Mr Guttenberg, who is married to the great-great-granddaughter of Otto von Bismarck, has recently had to fend off a number of setbacks as minister but his glamorous image had suffered little - until the plagiarism charges.

Chancellor Angela Merkel, who like many senior German politicians also holds a PhD, was seen backing her ally. "The chancellor has full trust in Guttenberg and his work," said a source close to Ms Merkel.

"His statement today shows that he is dealing responsibly with the questions on his dissertation."

Journalists had earlier walked out of a regular news conference with Ms Merkel's chief spokesman in protest after he had declined to comment on Mr Guttenberg's statement.

The minister said he would not use his PhD title until the result of an investigation by the University of Bayreuth, which has given him two weeks to respond to the allegations. "Without question, it does contain mistakes," Mr Guttenberg said of his thesis on constitutional law.

"I am responsible for each of those mistakes.
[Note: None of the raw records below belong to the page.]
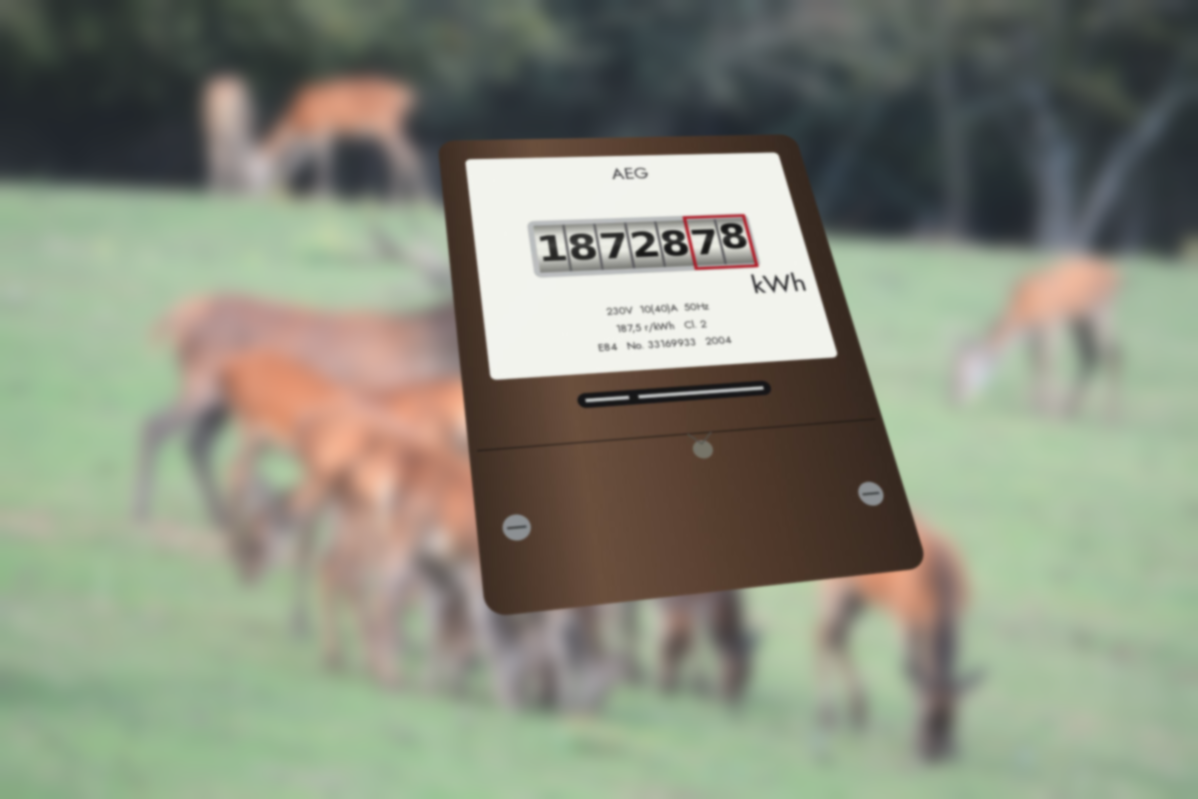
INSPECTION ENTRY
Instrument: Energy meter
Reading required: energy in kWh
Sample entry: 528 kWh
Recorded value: 18728.78 kWh
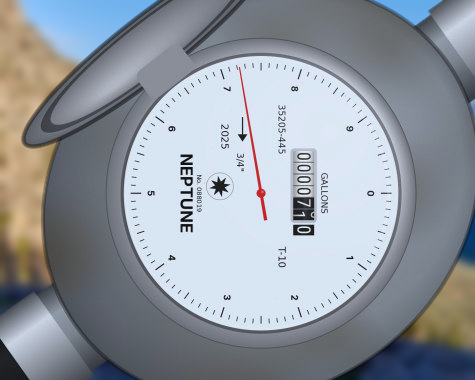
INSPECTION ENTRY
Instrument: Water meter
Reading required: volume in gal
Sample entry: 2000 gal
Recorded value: 707.2 gal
But I did not cheat consciously at any time nor consciously attribute the authorship incorrectly at any point," said Mr Guttenberg.

He has been widely tipped as the next leader of the Christian Social Union, the more conservative Bavarian sister party of Ms Merkel's centre-right Christian Democrats, and has been regarded as a potential future chancellor of Germany.

The scandal comes at a difficult moment for Ms Merkel, whose coalition is recovering in opinion polls just ahead of seven regional elections in 2011, which start on Sunday in Hamburg.

It emerged after an academic read Mr Guttenberg's thesis and ran it through a plagiarism scanner before writing a review for the left-leaning legal journal Kritische Justiz, which has a circulation of 1,800.